Colon Cemetery, Calle 12, La Habana, Cuba
José Lezama Lima, (born December 19, 1910, near Havana, Cuba—died August 9, 1976, Havana), Cuban experimental poet, novelist, and essayist whose baroque writing style and eclectic erudition profoundly influenced other Caribbean and Latin American writers. Writing in 1967 about the reception in Cuba of José Lezama Lima’s great novel Paradiso (1966), Julio Cortázar spoke of ‘a conditioned, prefabricated culture … with its rebellions and heterodoxies carefully controlled by the marquises of Queensberry of the profession,’ which ‘rejects all works that go truly against the grain’.
Lezama’s father, a military officer, died in 1919. Lezama was a sickly boy, and while recuperating from various illnesses he began to read broadly and avidly. After studying law in Havana, Lezama in 1937 helped found three short-lived literary reviews, Verbum (1937; three issues), Espuela de plata (1939–41; “Silver Spur”; six issues), and Nadie paracía (1942–44; “Nobody Can Interfere”; 10 issues). When these publications ceased, Lezama joined with Cuban editor and literary critic José Rodríguez Feo (1920–93) and others to found the influential arts periodical Orígenes (1944–56).
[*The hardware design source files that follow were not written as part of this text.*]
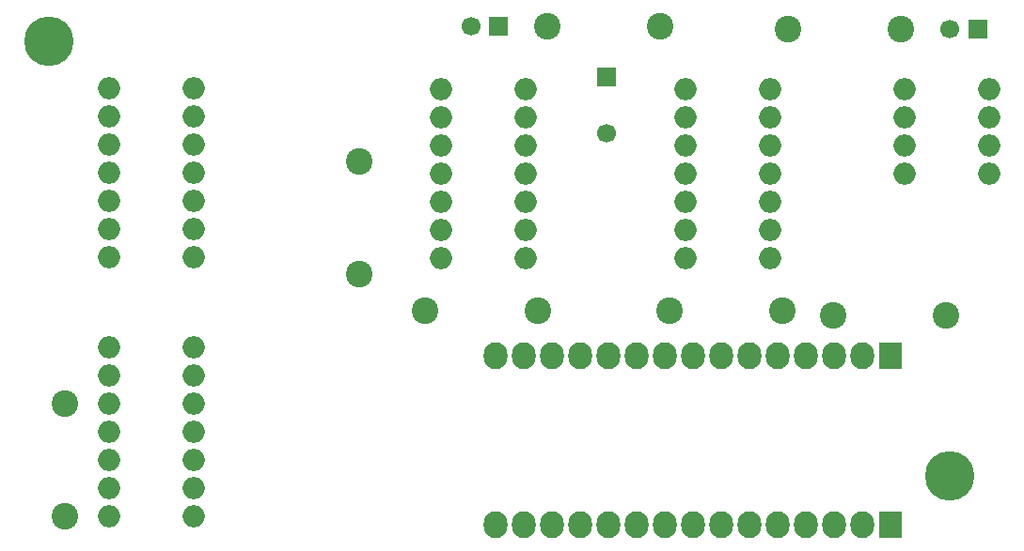
<source format=gts>
G04 #@! TF.FileFunction,Soldermask,Top*
%FSLAX46Y46*%
G04 Gerber Fmt 4.6, Leading zero omitted, Abs format (unit mm)*
G04 Created by KiCad (PCBNEW 4.0.1-stable) date Saturday, December 10, 2016 'PMt' 11:33:21 PM*
%MOMM*%
G01*
G04 APERTURE LIST*
%ADD10C,0.100000*%
%ADD11R,1.700000X1.700000*%
%ADD12C,1.700000*%
%ADD13R,2.127200X2.432000*%
%ADD14O,2.127200X2.432000*%
%ADD15C,2.398980*%
%ADD16O,2.000000X2.000000*%
%ADD17C,4.464000*%
G04 APERTURE END LIST*
D10*
D11*
X96266000Y-81360000D03*
D12*
X96266000Y-86360000D03*
D11*
X86574000Y-76708000D03*
D12*
X84074000Y-76708000D03*
D11*
X129714000Y-77000000D03*
D12*
X127214000Y-77000000D03*
D13*
X121820000Y-121674000D03*
D14*
X119280000Y-121674000D03*
X116740000Y-121674000D03*
X114200000Y-121674000D03*
X111660000Y-121674000D03*
X109120000Y-121674000D03*
X106580000Y-121674000D03*
X104040000Y-121674000D03*
X101500000Y-121674000D03*
X98960000Y-121674000D03*
X96420000Y-121674000D03*
X93880000Y-121674000D03*
X91340000Y-121674000D03*
X88800000Y-121674000D03*
X86260000Y-121674000D03*
D13*
X121820000Y-106434000D03*
D14*
X119280000Y-106434000D03*
X116740000Y-106434000D03*
X114200000Y-106434000D03*
X111660000Y-106434000D03*
X109120000Y-106434000D03*
X106580000Y-106434000D03*
X104040000Y-106434000D03*
X101500000Y-106434000D03*
X98960000Y-106434000D03*
X96420000Y-106434000D03*
X93880000Y-106434000D03*
X91340000Y-106434000D03*
X88800000Y-106434000D03*
X86260000Y-106434000D03*
D15*
X47498000Y-110824000D03*
X47498000Y-120984000D03*
X74000000Y-99080000D03*
X74000000Y-88920000D03*
X112080000Y-102362000D03*
X101920000Y-102362000D03*
X90080000Y-102362000D03*
X79920000Y-102362000D03*
X101092000Y-76708000D03*
X90932000Y-76708000D03*
X122794000Y-77000000D03*
X112634000Y-77000000D03*
D16*
X51500000Y-105684000D03*
X51500000Y-108224000D03*
X51500000Y-110764000D03*
X51500000Y-113304000D03*
X51500000Y-115844000D03*
X51500000Y-118384000D03*
X51500000Y-120924000D03*
X59120000Y-120924000D03*
X59120000Y-118384000D03*
X59120000Y-115844000D03*
X59120000Y-113304000D03*
X59120000Y-110764000D03*
X59120000Y-108224000D03*
X59120000Y-105684000D03*
X51480000Y-82300000D03*
X51480000Y-84840000D03*
X51480000Y-87380000D03*
X51480000Y-89920000D03*
X51480000Y-92460000D03*
X51480000Y-95000000D03*
X51480000Y-97540000D03*
X59100000Y-97540000D03*
X59100000Y-95000000D03*
X59100000Y-92460000D03*
X59100000Y-89920000D03*
X59100000Y-87380000D03*
X59100000Y-84840000D03*
X59100000Y-82300000D03*
X81380000Y-82380000D03*
X81380000Y-84920000D03*
X81380000Y-87460000D03*
X81380000Y-90000000D03*
X81380000Y-92540000D03*
X81380000Y-95080000D03*
X81380000Y-97620000D03*
X89000000Y-97620000D03*
X89000000Y-95080000D03*
X89000000Y-92540000D03*
X89000000Y-90000000D03*
X89000000Y-87460000D03*
X89000000Y-84920000D03*
X89000000Y-82380000D03*
X103380000Y-82380000D03*
X103380000Y-84920000D03*
X103380000Y-87460000D03*
X103380000Y-90000000D03*
X103380000Y-92540000D03*
X103380000Y-95080000D03*
X103380000Y-97620000D03*
X111000000Y-97620000D03*
X111000000Y-95080000D03*
X111000000Y-92540000D03*
X111000000Y-90000000D03*
X111000000Y-87460000D03*
X111000000Y-84920000D03*
X111000000Y-82380000D03*
X123094000Y-82460000D03*
X123094000Y-85000000D03*
X123094000Y-87540000D03*
X123094000Y-90080000D03*
X130714000Y-90080000D03*
X130714000Y-87540000D03*
X130714000Y-85000000D03*
X130714000Y-82460000D03*
D17*
X46100000Y-78100000D03*
X127200000Y-117300000D03*
D15*
X116720000Y-102800000D03*
X126880000Y-102800000D03*
M02*

</source>
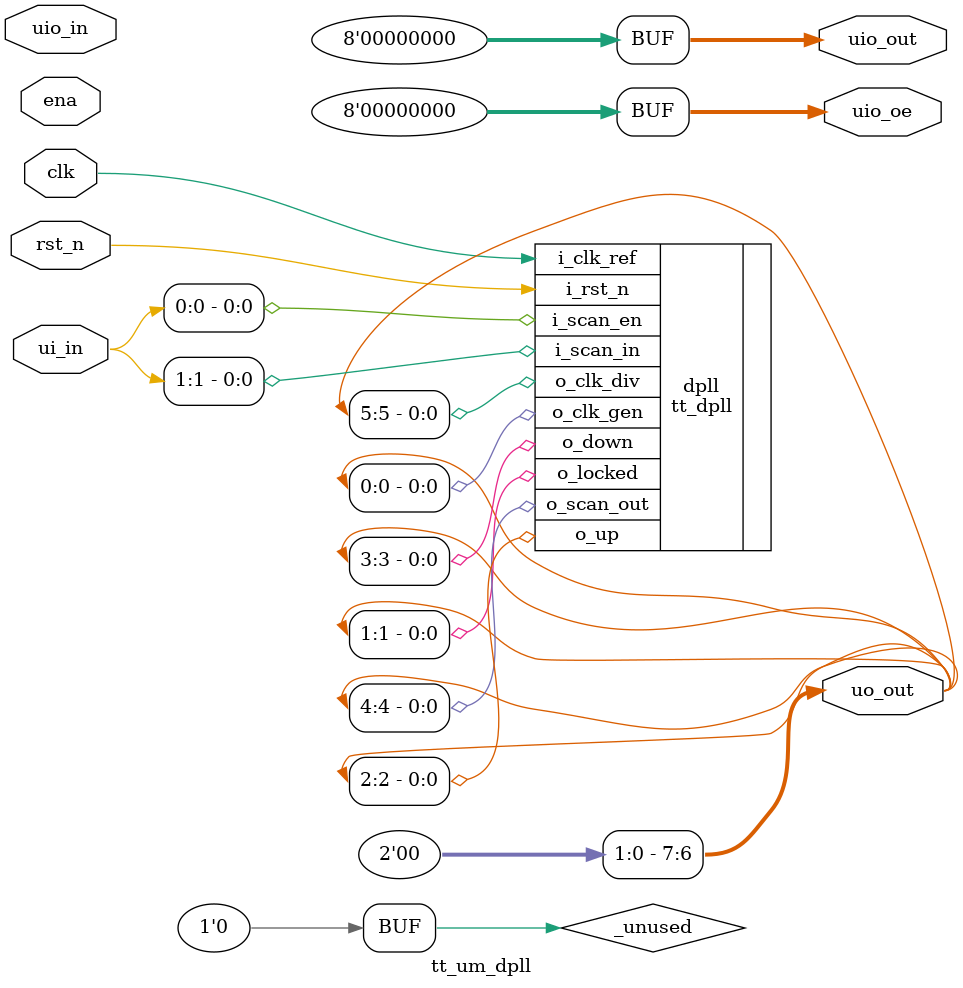
<source format=sv>
`default_nettype none

module tt_um_dpll (
    input  wire [7:0] ui_in,    // Dedicated inputs
    output wire [7:0] uo_out,   // Dedicated outputs
    input  wire [7:0] uio_in,   // IOs: Input path
    output wire [7:0] uio_out,  // IOs: Output path
    output wire [7:0] uio_oe,   // IOs: Enable path (active high: 0=input, 1=output)
    input  wire       ena,      // always 1 when the design is powered, so you can ignore it
    input  wire       clk,      // clock
    input  wire       rst_n     // reset_n - low to reset - active-low reset
);

  // All output pins must be assigned. If not used, assign to 0.
  assign uo_out[7:6]  = 2'b0;
  assign uio_out = 8'b0;
  assign uio_oe  = 8'b0;


  tt_dpll dpll (
    .i_clk_ref(clk),
    .i_rst_n(rst_n),
    .o_clk_gen(uo_out[0]),
    .o_locked (uo_out[1]),
    .o_up     (uo_out[2]),
    .o_down   (uo_out[3]),

    .o_clk_div(uo_out[5]),

    // Scan chain
    .i_scan_en(ui_in[0]),
	  .i_scan_in(ui_in[1]),
    .o_scan_out(uo_out[4])
  );

  // List all unused inputs to prevent warnings
  wire _unused = &{ena, ui_in[7:2], uio_in, 1'b0};

endmodule

</source>
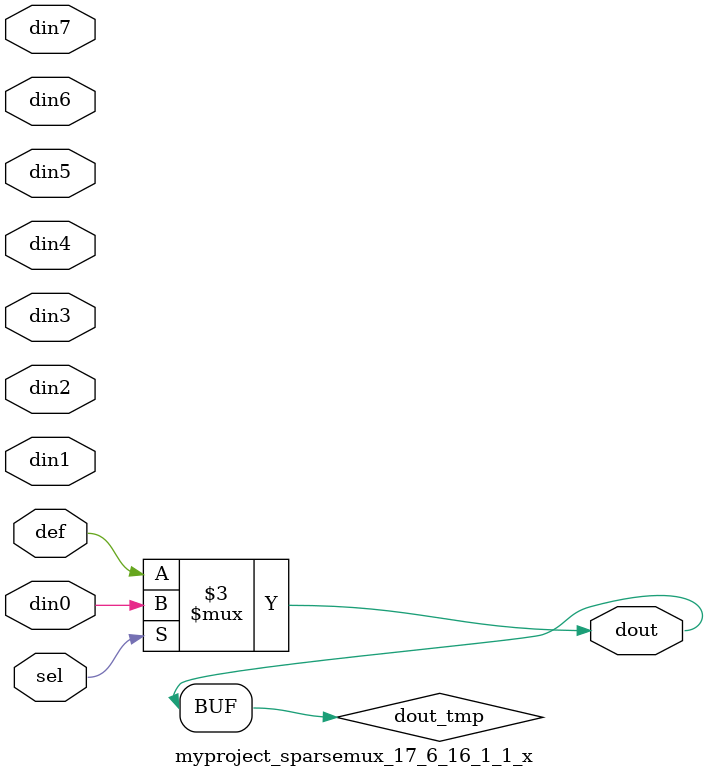
<source format=v>
`timescale 1ns / 1ps

module myproject_sparsemux_17_6_16_1_1_x (din0,din1,din2,din3,din4,din5,din6,din7,def,sel,dout);

parameter din0_WIDTH = 1;

parameter din1_WIDTH = 1;

parameter din2_WIDTH = 1;

parameter din3_WIDTH = 1;

parameter din4_WIDTH = 1;

parameter din5_WIDTH = 1;

parameter din6_WIDTH = 1;

parameter din7_WIDTH = 1;

parameter def_WIDTH = 1;
parameter sel_WIDTH = 1;
parameter dout_WIDTH = 1;

parameter [sel_WIDTH-1:0] CASE0 = 1;

parameter [sel_WIDTH-1:0] CASE1 = 1;

parameter [sel_WIDTH-1:0] CASE2 = 1;

parameter [sel_WIDTH-1:0] CASE3 = 1;

parameter [sel_WIDTH-1:0] CASE4 = 1;

parameter [sel_WIDTH-1:0] CASE5 = 1;

parameter [sel_WIDTH-1:0] CASE6 = 1;

parameter [sel_WIDTH-1:0] CASE7 = 1;

parameter ID = 1;
parameter NUM_STAGE = 1;



input [din0_WIDTH-1:0] din0;

input [din1_WIDTH-1:0] din1;

input [din2_WIDTH-1:0] din2;

input [din3_WIDTH-1:0] din3;

input [din4_WIDTH-1:0] din4;

input [din5_WIDTH-1:0] din5;

input [din6_WIDTH-1:0] din6;

input [din7_WIDTH-1:0] din7;

input [def_WIDTH-1:0] def;
input [sel_WIDTH-1:0] sel;

output [dout_WIDTH-1:0] dout;



reg [dout_WIDTH-1:0] dout_tmp;

always @ (*) begin
case (sel)
    
    CASE0 : dout_tmp = din0;
    
    CASE1 : dout_tmp = din1;
    
    CASE2 : dout_tmp = din2;
    
    CASE3 : dout_tmp = din3;
    
    CASE4 : dout_tmp = din4;
    
    CASE5 : dout_tmp = din5;
    
    CASE6 : dout_tmp = din6;
    
    CASE7 : dout_tmp = din7;
    
    default : dout_tmp = def;
endcase
end


assign dout = dout_tmp;



endmodule

</source>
In it they published the work of a number of excellent young artists and musicians together with the work of several young poets whose contributions revolutionized Cuban and Latin American letters.
Lezama’s wide reading had given him a solid foundation in the Spanish classics of the Golden Age as well as the work of the French Symbolists, and both greatly influenced his early writing. His prose style has been compared to that of the great 16th-century Spanish writer Luis de Góngora. Muerte de Narciso (1937; “Death of Narcissus”), Lezama’s first book of poetry, demonstrates his bookish familiarity with cultures far beyond the island of Cuba. Enemigo rumor (1941; “Hostile Murmurs,” or “Enemy Rumour”) reveals, in addition to aesthetic preoccupations about the essence of poetry, the poet’s belief that the act of creation is laden with religious and metaphysical possibilities. In Aventuras sigilosas (1945; “Surreptitious Adventures”), he recreates incidents of his youth and treats his mother’s powerful influence on his artistic and cultural growth after his father’s death. (The writer continued to live with his mother—after his sisters married—until her death in 1964. He married, as he had promised her he would, shortly thereafter.) His novel Paradiso (1966), published a few years later, is a coming-of-age story set in Cuba. It is a complex story told in often obscure language that reaffirms the narrator’s faith in his art and in himself. The book is considered to be Lezama’s masterpiece; it was one of his few works to be translated into English during his lifetime.
Lezama, however, thought of himself primarily as a poet. The poems in La fijeza (1949; “Fixity”) are an attempt to recapture his past experiences. Analecta del reloj (1953; “Analecta [Selected Works] on the Clock”), a collection of essays, is especially notable for “Las imágenes posibles” (“Possible Images”), which presents his poetic credo. The volume La expresión americana (1957) includes lectures in which Lezama attempted to decipher the essence of Latin American reality. His Tratados en la Habana (“Havana Treatises”) was published in 1958, and in 1959 Fidel Castro named him director of the Department of Literature and Publications of the National Council of Culture. The poems collected in Dador (1960; “Giver”) are of a spiritual nature, and by the time of its publication Lezama’s role in an increasingly Marxist Cuba had become uncomfortable. He nevertheless held a number of cultural positions until the time of his death. His unfinished sequel to Paradiso, Oppiano Licario (the name of a major character in the earlier work), was published in 1977, and a number of his other writings, including short stories, essays, and letters, also were published posthumously.
Lezama Lima died in 1976 at age 65 and was buried in the Colon Cemetery, Havana. He was influential for Cuban and Puerto Rican writers of his generation and the next, such as Virgilio Piñera, Reinaldo Arenas, Fernando Velázquez Medina, René Marqués, and Giannina Braschi, who depict his life and works in their writing.